Fragmento proporcionado.

==*==

A pesar de lo dicho, no deja de ser cierto que la movilización colectiva permanente puede transformar esos obstáculos en una ocasión para una nueva fase de lucha política, mejor autoorganizada y con mayor coordinación a nivel internacional, que permita la producción de un poder popular constituyente. Los damnificados, cada vez más, constituimos una multitud que implica y rebasa, simultáneamente, los antagonismos de clase. «Indignados» es el nombre de una multiplicidad social despojada de parte de sus logros históricos y sus derechos fundamentales, tanto económicos, como sociales y culturales (como por ejemplo el acceso a la vivienda, a un trabajo relativamente digno, a un sistema sanitario y educativo satisfactorio, a unos procesos judiciales justos o a unas prestaciones sociales indispensables para reducir las desigualdades intrínsecas al capitalismo.
Nada de eso reduce el devenir de ese movimiento social a unas luchas puramente defensivas (1), ni mucho menos habilita a una lectura reduccionista que lo reduce a un sujeto juvenil pequeño-burgués. Porque si algo caracteriza ese movimiento es la carencia de uniformidad ideológica y social. Más bien, se trata de una pluralidad de grupos sociales orientados por un diagnóstico crítico, aunque variable, con respecto a la realidad actual. Eso supone una deriva que con razón puede inquietar, pero no hay forma de resolverla a priori, puesto que su estructuración programática no viene definida de arriba, sino que es producto de una negociación simbólica constante, esto es, de un colectivo de carácter asambleario y horizontal.
Para mayor dificultad, los obstáculos a los que nos referimos no son de carácter local. La mundialización capitalista es también campo propicio para que unas pocas corporaciones se muevan con total impunidad entre diferentes territorios, según las condiciones de explotación y rentabilidad comparativas de cada uno de ellos. A esas corporaciones, como su contrapartida necesaria, hay que sumar unos poderes financieros absolutamente descontrolados que invierten en las «oportunidades de la crisis», esto es, que multiplican sus beneficios a fuerza de una especulación que incluye la «especulación alimentaria» (en breve: almacenar alimentos para que se encarezcan, incluso si ello supone la inanición de millones de humanos) o la especulación con la deuda mal llamada soberana (la obtención de dinero por parte de entidades financieras con una tasa de interés baja y la recolocación en los mismos estados prestamistas con una tasa de interés notoriamente mayor).
Esos poderes económico-financieros globalizados hacen manifiesta la insuficiencia de cualquier lucha que se despliegue solamente a nivel local. Incluso los estado-nación muestran una soberana impotencia con respecto a decisiones fundamentales, tomadas en ámbitos interestatales como es la Comisión Europea que, a su vez, muestra ante los operadores de mercado una servidumbre indiscutida. En esas condiciones, la internacionalización de la revuelta es, estratégicamente, impostergable. La única forma de afrontar una arremetida global es responder globalmente, lo que no significa en absoluto que se pierdan de vista las peculiaridades locales.

==*==

Datos almacenados.
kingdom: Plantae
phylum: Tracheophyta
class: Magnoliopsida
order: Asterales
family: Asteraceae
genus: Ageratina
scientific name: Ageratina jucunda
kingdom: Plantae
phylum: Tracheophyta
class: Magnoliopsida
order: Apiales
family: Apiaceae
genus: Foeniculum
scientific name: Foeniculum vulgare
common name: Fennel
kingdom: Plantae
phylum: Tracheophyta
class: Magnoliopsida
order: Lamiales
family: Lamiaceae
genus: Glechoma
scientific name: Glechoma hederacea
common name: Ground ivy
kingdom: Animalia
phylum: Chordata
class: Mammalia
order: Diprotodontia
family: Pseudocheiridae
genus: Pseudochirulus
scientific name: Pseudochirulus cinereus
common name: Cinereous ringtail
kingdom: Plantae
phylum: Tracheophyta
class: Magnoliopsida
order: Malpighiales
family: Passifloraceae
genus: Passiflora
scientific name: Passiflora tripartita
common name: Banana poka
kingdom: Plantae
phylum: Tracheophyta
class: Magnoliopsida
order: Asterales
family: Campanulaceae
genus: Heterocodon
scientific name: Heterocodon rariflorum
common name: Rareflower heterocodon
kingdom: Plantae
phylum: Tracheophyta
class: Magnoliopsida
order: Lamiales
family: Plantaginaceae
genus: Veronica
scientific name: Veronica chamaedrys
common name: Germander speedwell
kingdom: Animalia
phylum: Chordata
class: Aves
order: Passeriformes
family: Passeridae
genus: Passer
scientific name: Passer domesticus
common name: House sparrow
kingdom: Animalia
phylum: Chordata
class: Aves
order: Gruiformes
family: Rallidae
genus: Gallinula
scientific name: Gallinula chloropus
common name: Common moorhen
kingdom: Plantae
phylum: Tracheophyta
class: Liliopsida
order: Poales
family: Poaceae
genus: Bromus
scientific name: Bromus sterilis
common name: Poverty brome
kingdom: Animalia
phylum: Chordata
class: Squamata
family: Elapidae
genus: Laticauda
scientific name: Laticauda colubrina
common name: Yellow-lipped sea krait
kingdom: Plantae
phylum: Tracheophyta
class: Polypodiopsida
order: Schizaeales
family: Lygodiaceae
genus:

==*==

Petición escrita 1.
Responde a estas preguntas sobre el fragmento acerca del movimiento de los indignados:
(a) ¿Qué es lo que, según el texto, caracteriza a ese movimiento?
(b) ¿En qué consiste la «especulación alimentaria» según la aclaración entre paréntesis?
(c) ¿Qué ámbito interestatal se nombra como lugar donde se toman decisiones fundamentales?
Petición escrita 2.
Retoma el fragmento sobre el movimiento de los indignados y escribe su continuación a partir de la última frase.

Respuesta escrita 1.
(a) La carencia de uniformidad ideológica y social.
(b) En almacenar alimentos para que se encarezcan, incluso si ello supone la inanición de millones de humanos.
(c) La Comisión Europea.

Respuesta escrita 2.
El 15 de octubre cada uno de nosotros puede y debe sumarse a un grito colectivo que no quiere limitarse a constatar el desastre sino a construir otro mundo social posible. Ese grito será cada vez más común, a pesar de la hegemonía del neoconservadurismo en España y de las probables políticas de ajuste que sobrevuelan nuestro futuro inmediato.
No se trata de tomar la calle solamente para defendernos ante una de las peores ofensivas del capital en los últimos dos siglos o de un sistema político con nula credibilidad para muchos de nosotros, por no hablar de sus evidentes déficits democráticos, como es el caso vergonzante de la ley electoral en España (que blinda el bipartidismo a nivel nacional) o a la creciente tendencia a criminalizar un movimiento pacífico de protesta que se extiende más allá de las fronteras, legítimo para cualquier sociedad que se precie de pluralista o que respete mínimamente el derecho constitucional a manifestarse y reunirse libremente. Más bien, la apuesta política fundamental del 15O es alentar un proceso de cambio global, esto es, seguir impulsando una revuelta pacífica en todo el mundo que muestre que la lucha no sólo es posible y deseable sino absolutamente irrenunciable si no queremos habitar entre las ruinas. En otros términos, es comenzar a tomar la iniciativa política para erosionar, a corto plazo el neoliberalismo y a largo plazo el capitalismo. Confluir en diferentes partes del mundo es empezar a configurar un contrapoder global que la más brutal de las represiones policiales puede desacelerar pero no evitar.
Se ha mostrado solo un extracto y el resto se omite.